The actual download of patch software occurs through FTP and requires allowing outbound FTP through any network firewalls. An air-gap option is available for standalone network environments. Publishing and approving patches is intentionally manual to prevent the software from inadvertently installing patches in a potentially harmful way.

However, after approving the software, you can automatically pull it via scheduled task from the update site. You can also use Patch Manager to build and deploy custom patches easily.

Third-party patches

It is fairly easy to publish third-party patch software. In the tree pane, under Administration and Reporting, is a branch titled Software Publishing. This branch houses all third-party patch software. You can publish this software to the deployment list above by simply choosing Publish Packages under Actions in the right pane.

View third party packages

Automation options

In addition to general patch management, the software includes a fair amount of pregenerated automated scripts for managing Windows machines. For the nonscripter, they are a good alternative to running WMI or PowerShell. From the Computer Management panel, you can view each computer through the Computer Explorer. This obtains very detailed information about the machine via WMI and displays it in this window.

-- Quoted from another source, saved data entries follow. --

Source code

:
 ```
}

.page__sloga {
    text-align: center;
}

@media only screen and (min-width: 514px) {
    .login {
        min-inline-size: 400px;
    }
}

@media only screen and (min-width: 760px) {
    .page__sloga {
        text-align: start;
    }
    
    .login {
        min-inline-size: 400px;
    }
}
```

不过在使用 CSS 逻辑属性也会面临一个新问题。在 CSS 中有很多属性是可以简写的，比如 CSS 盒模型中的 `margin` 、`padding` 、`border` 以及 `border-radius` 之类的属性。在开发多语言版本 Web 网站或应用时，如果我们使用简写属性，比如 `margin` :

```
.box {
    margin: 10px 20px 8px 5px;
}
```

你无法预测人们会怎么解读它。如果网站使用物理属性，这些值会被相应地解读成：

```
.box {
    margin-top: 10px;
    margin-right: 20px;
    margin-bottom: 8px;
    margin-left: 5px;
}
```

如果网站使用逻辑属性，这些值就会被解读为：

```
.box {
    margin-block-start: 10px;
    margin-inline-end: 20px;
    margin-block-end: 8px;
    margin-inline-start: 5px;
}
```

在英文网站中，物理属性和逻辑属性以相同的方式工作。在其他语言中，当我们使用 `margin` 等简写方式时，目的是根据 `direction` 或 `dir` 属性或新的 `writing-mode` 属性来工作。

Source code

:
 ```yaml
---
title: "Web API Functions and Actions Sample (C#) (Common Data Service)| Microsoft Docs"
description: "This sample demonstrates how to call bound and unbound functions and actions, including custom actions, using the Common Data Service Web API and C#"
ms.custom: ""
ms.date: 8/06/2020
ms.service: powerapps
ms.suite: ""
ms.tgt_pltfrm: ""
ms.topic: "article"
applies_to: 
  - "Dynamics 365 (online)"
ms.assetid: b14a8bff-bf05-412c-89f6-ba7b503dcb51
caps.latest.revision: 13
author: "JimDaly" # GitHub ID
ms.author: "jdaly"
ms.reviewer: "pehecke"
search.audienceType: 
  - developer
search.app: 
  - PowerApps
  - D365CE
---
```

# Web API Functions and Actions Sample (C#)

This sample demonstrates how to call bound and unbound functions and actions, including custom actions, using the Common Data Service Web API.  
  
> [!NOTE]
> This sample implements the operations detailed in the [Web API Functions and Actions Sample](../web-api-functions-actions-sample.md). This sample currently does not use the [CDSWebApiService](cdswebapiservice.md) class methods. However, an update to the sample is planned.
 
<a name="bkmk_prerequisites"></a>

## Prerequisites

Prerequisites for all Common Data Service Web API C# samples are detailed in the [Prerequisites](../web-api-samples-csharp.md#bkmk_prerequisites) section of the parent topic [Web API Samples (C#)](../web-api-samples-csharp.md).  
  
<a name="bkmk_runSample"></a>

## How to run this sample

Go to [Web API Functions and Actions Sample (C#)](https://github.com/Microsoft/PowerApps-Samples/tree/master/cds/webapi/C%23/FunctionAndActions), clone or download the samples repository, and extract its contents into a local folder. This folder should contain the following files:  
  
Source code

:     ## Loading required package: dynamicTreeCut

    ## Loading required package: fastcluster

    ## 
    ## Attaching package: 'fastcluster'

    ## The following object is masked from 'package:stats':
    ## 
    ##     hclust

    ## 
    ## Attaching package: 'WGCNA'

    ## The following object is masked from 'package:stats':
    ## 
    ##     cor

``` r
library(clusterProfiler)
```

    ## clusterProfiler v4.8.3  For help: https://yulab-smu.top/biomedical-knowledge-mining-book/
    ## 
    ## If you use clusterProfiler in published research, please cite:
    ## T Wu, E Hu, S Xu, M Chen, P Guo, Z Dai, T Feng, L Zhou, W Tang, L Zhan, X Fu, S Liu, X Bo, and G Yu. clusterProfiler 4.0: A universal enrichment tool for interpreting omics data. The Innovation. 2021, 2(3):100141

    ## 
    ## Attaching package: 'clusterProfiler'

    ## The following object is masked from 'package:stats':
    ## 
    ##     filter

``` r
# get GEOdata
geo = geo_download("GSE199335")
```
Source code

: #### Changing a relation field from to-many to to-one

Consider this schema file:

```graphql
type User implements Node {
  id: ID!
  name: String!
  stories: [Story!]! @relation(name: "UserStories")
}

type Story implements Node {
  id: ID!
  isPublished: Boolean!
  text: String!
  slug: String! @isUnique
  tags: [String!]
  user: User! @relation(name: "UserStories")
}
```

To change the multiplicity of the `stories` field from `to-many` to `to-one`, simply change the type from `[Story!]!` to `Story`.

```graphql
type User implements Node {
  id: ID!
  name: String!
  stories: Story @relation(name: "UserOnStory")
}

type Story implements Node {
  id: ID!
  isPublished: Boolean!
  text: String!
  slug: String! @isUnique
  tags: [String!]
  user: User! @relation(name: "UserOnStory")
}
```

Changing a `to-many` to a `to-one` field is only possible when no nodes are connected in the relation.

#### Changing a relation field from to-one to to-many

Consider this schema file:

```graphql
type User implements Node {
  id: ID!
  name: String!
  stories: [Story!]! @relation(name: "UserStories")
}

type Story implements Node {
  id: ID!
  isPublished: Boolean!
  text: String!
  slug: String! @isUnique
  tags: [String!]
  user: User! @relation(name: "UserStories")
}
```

Although the use of agents is not required, an optional agent sometimes facilitates communication to machines located behind firewalls over just one port, instead of needing a wide range of WMI ports opened.

Below is an example of the Computer Explorer gathering the details of the Windows Firewall policy. Additional information easily collected from this window includes network adapter information, network statistics, processes, system information, services, installed certificates, and installed software.

Gathering the details of the Windows Firewall with Computer Explorer

Other automation tasks include computer reboots, inventory gathering, Wake-on-LAN, enabling and disabling services, and various software deployments. Remote desktop to each computer is also available for more detailed management tasks. The amount of detail to collect during a machine inventory is configurable via the Inventory Configuration Editor.

Selecting data sources in the Inventory Configuration Editor

Upon completing a particular task either immediate or scheduled, the tool displays the task results under Task History. Various reports are also available. An example basic registry report is below. Reports are available for export as .pdf or Excel files, and you can set them up for automatic email distribution.

Creating a registry report

Conclusion

SolarWinds licenses Patch Manager on a per-node basis. A license with first-year maintenance starts at $3,750 for up to 250 nodes. This particular review used the 30-day free trial license that can be found here.

Overall, the software appears to provide decent value for the money. It was simple to install, easy to use, and provided a wealth of out-of-box functionality and reporting capabilities. Support and training are also readily available.

Plenty of documentation and webinars are available online, and support is available with a live representative 24/7. Patch Manager is a solid product to use for patch management and automation in a Microsoft environment.